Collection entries
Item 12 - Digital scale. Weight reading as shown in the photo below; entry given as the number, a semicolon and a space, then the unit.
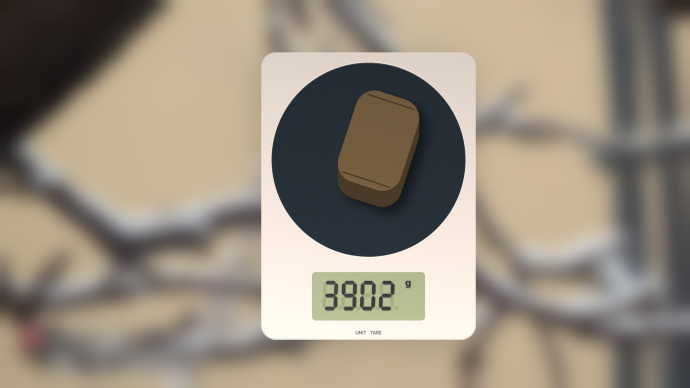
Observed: 3902; g
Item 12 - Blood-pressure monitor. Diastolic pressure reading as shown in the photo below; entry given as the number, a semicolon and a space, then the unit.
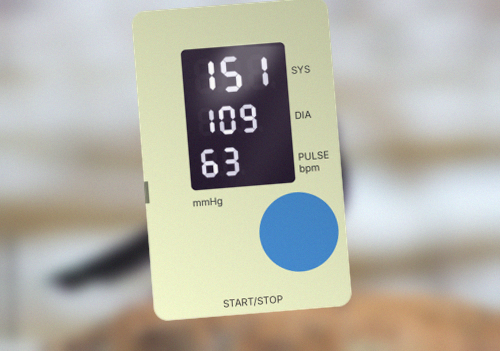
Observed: 109; mmHg
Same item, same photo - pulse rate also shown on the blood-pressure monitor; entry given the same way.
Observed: 63; bpm
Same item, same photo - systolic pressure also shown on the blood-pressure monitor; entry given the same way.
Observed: 151; mmHg
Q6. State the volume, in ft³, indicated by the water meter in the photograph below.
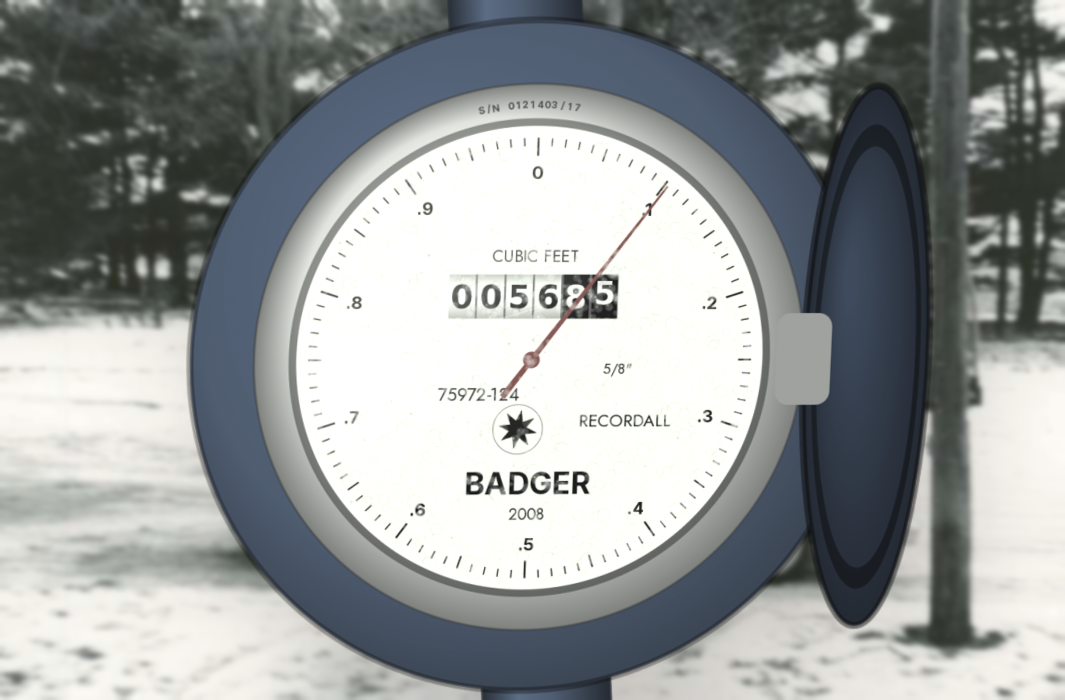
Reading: 5685.10 ft³
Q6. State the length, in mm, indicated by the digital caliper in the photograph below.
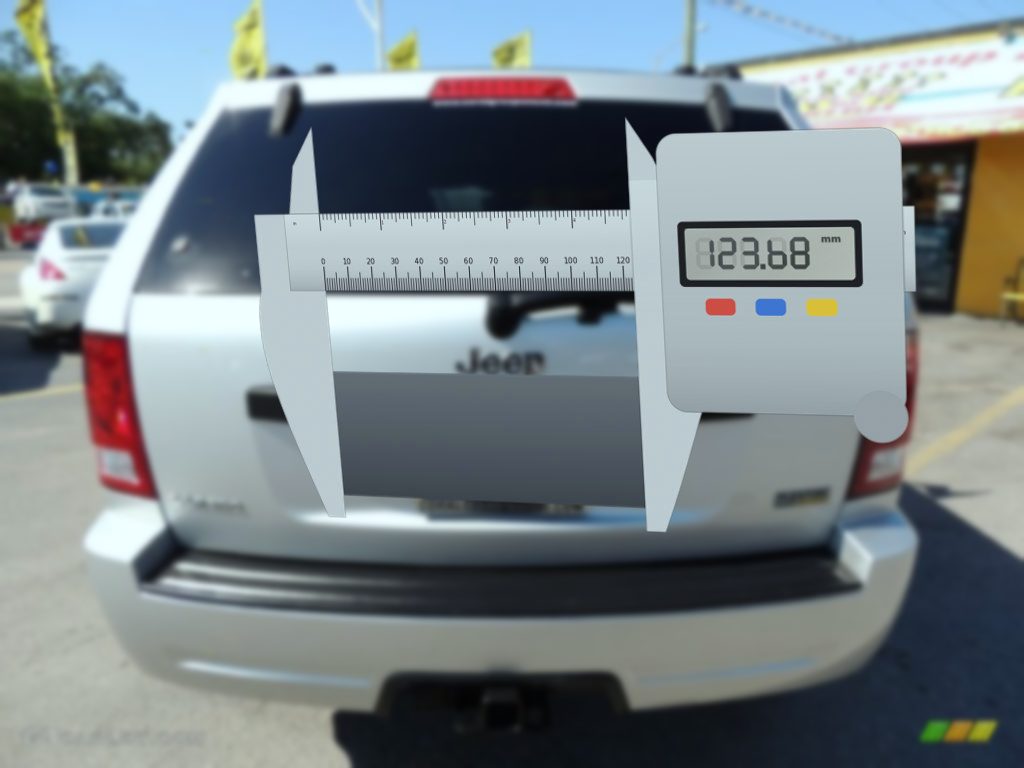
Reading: 123.68 mm
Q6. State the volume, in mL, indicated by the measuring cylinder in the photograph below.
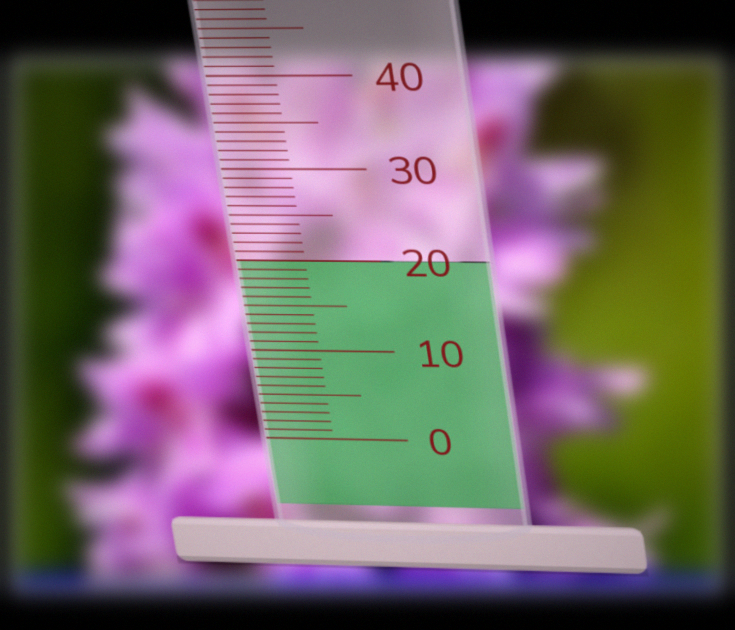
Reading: 20 mL
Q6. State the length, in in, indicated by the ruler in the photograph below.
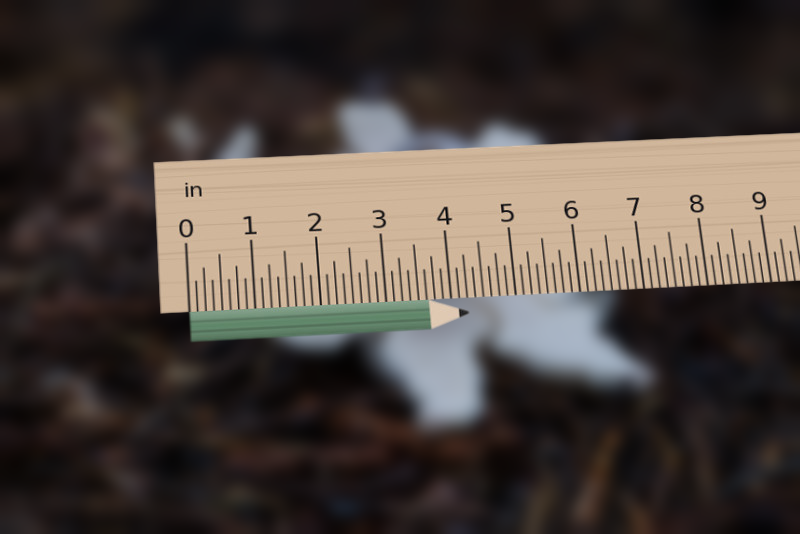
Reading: 4.25 in
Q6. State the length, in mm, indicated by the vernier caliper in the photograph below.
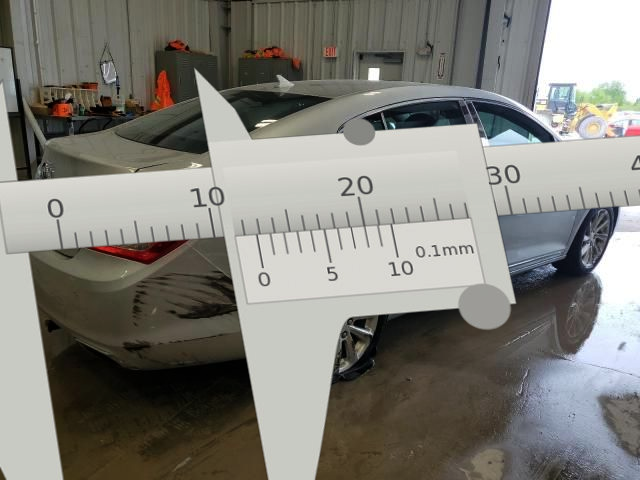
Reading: 12.8 mm
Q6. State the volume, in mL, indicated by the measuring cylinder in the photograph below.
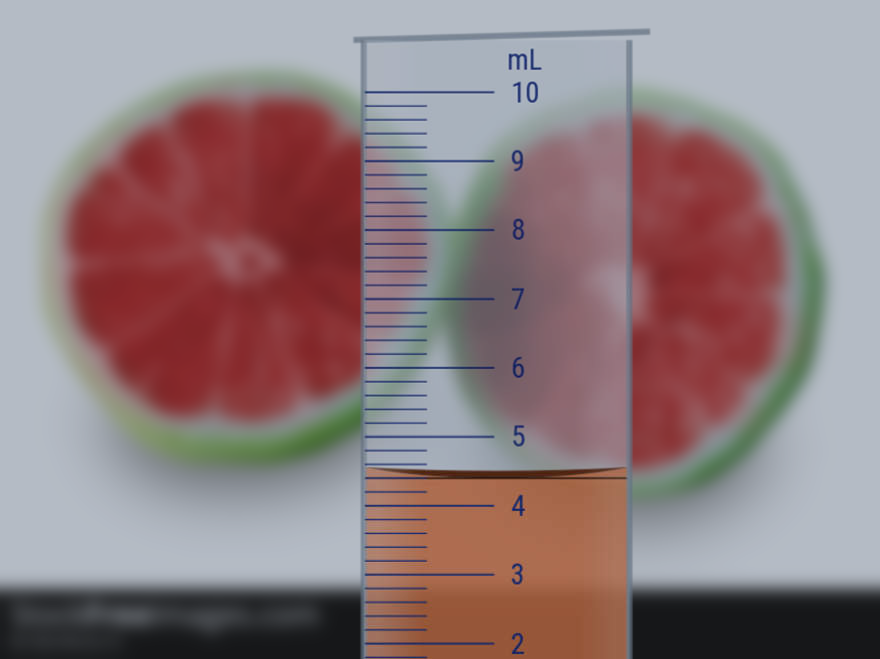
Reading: 4.4 mL
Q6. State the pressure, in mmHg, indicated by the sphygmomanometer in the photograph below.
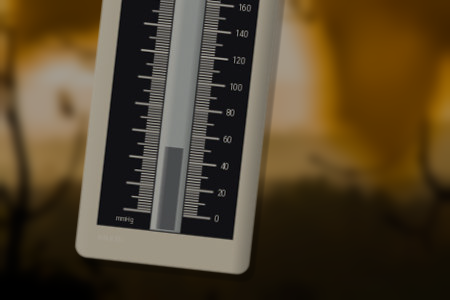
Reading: 50 mmHg
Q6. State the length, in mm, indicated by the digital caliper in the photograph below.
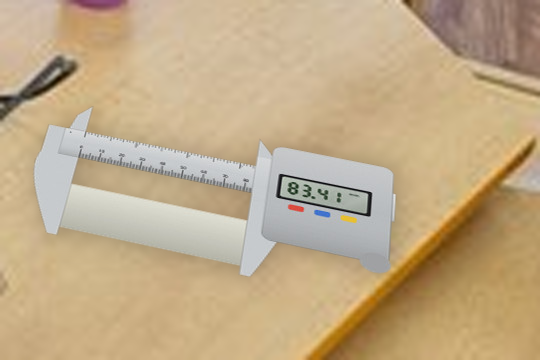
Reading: 83.41 mm
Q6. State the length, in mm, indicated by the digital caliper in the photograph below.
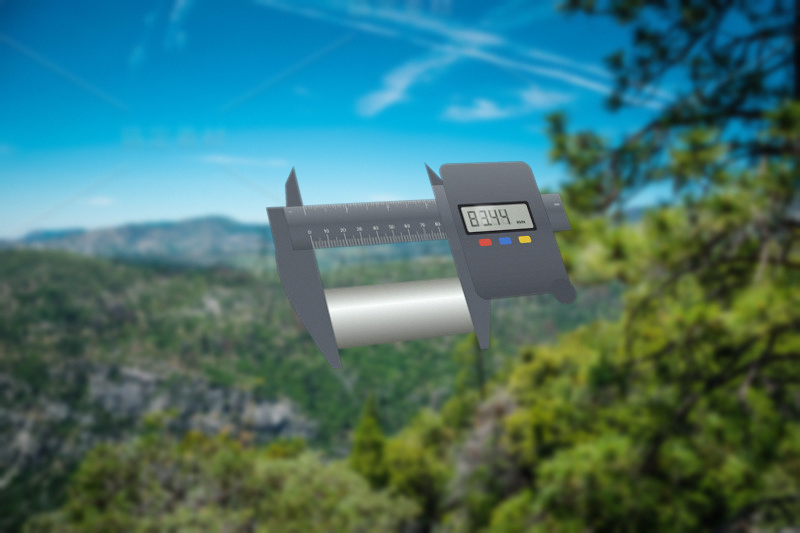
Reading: 83.44 mm
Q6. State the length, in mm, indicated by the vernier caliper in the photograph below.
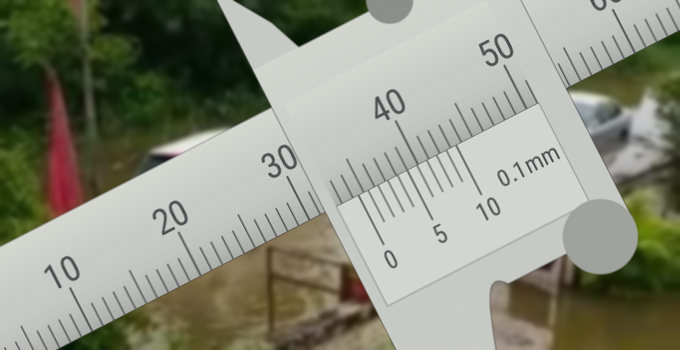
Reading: 34.5 mm
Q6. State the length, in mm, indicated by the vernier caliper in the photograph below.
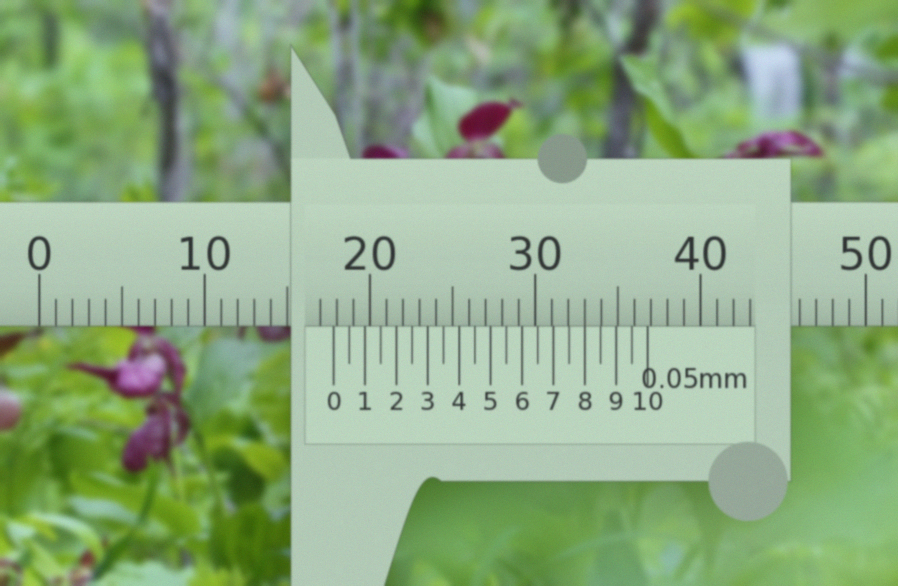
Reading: 17.8 mm
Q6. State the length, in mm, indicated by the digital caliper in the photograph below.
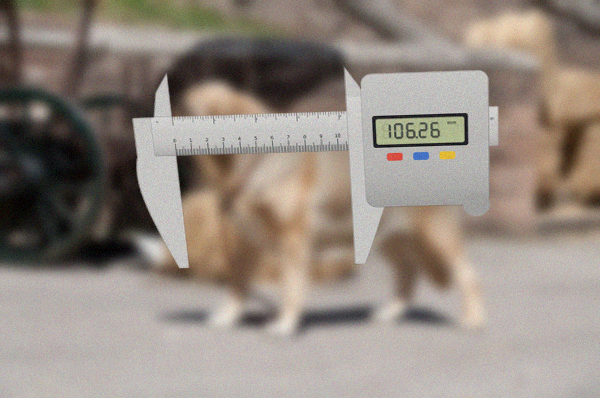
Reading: 106.26 mm
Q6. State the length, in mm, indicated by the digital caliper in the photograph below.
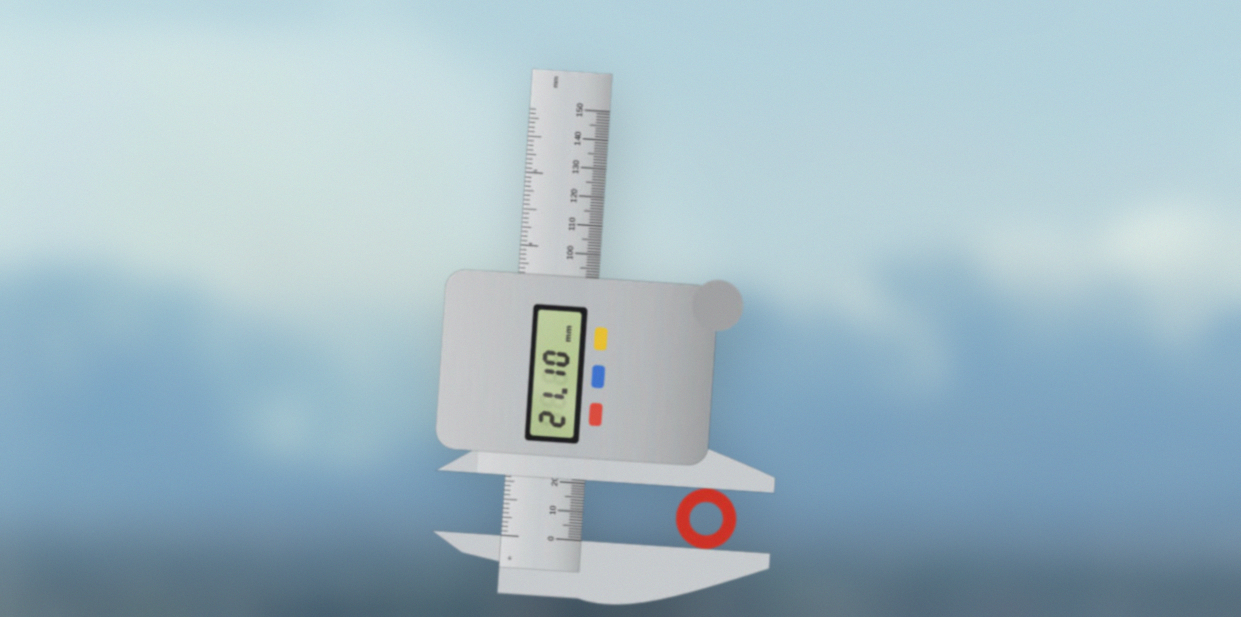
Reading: 21.10 mm
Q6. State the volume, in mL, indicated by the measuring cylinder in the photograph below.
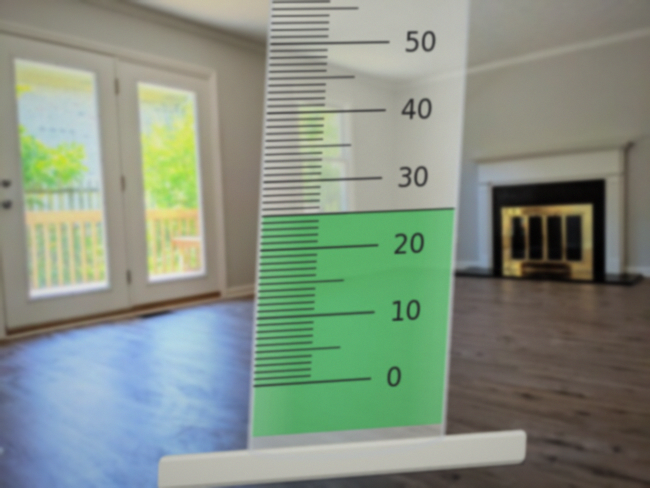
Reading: 25 mL
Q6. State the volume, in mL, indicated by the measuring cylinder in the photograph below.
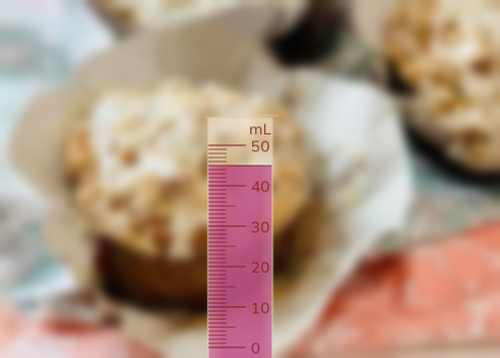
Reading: 45 mL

**Aim of the task:** Can you format the items above as a two-column CSV with the headers "instruction" and "value", one row for every reading they ask for, where each row holds the instruction text and its answer, each in one quoted field, with line breaks turned into spaces and the pictures left out?

**Completed task:**
instruction,value
"Item 12 - Digital scale. Weight reading as shown in the photo below; entry given as the number, a semicolon and a space, then the unit. Observed:","3902; g"
"Item 12 - Blood-pressure monitor. Diastolic pressure reading as shown in the photo below; entry given as the number, a semicolon and a space, then the unit. Observed:","109; mmHg"
"Same item, same photo - pulse rate also shown on the blood-pressure monitor; entry given the same way. Observed:","63; bpm"
"Same item, same photo - systolic pressure also shown on the blood-pressure monitor; entry given the same way. Observed:","151; mmHg"
"Q6. State the volume, in ft³, indicated by the water meter in the photograph below. Reading:","5685.10 ft³"
"Q6. State the length, in mm, indicated by the digital caliper in the photograph below. Reading:","123.68 mm"
"Q6. State the volume, in mL, indicated by the measuring cylinder in the photograph below. Reading:","20 mL"
"Q6. State the length, in in, indicated by the ruler in the photograph below. Reading:","4.25 in"
"Q6. State the length, in mm, indicated by the vernier caliper in the photograph below. Reading:","12.8 mm"
"Q6. State the volume, in mL, indicated by the measuring cylinder in the photograph below. Reading:","4.4 mL"
"Q6. State the pressure, in mmHg, indicated by the sphygmomanometer in the photograph below. Reading:","50 mmHg"
"Q6. State the length, in mm, indicated by the digital caliper in the photograph below. Reading:","83.41 mm"
"Q6. State the length, in mm, indicated by the digital caliper in the photograph below. Reading:","83.44 mm"
"Q6. State the length, in mm, indicated by the vernier caliper in the photograph below. Reading:","34.5 mm"
"Q6. State the length, in mm, indicated by the vernier caliper in the photograph below. Reading:","17.8 mm"
"Q6. State the length, in mm, indicated by the digital caliper in the photograph below. Reading:","106.26 mm"
"Q6. State the length, in mm, indicated by the digital caliper in the photograph below. Reading:","21.10 mm"
"Q6. State the volume, in mL, indicated by the measuring cylinder in the photograph below. Reading:","25 mL"
"Q6. State the volume, in mL, indicated by the measuring cylinder in the photograph below. Reading:","45 mL"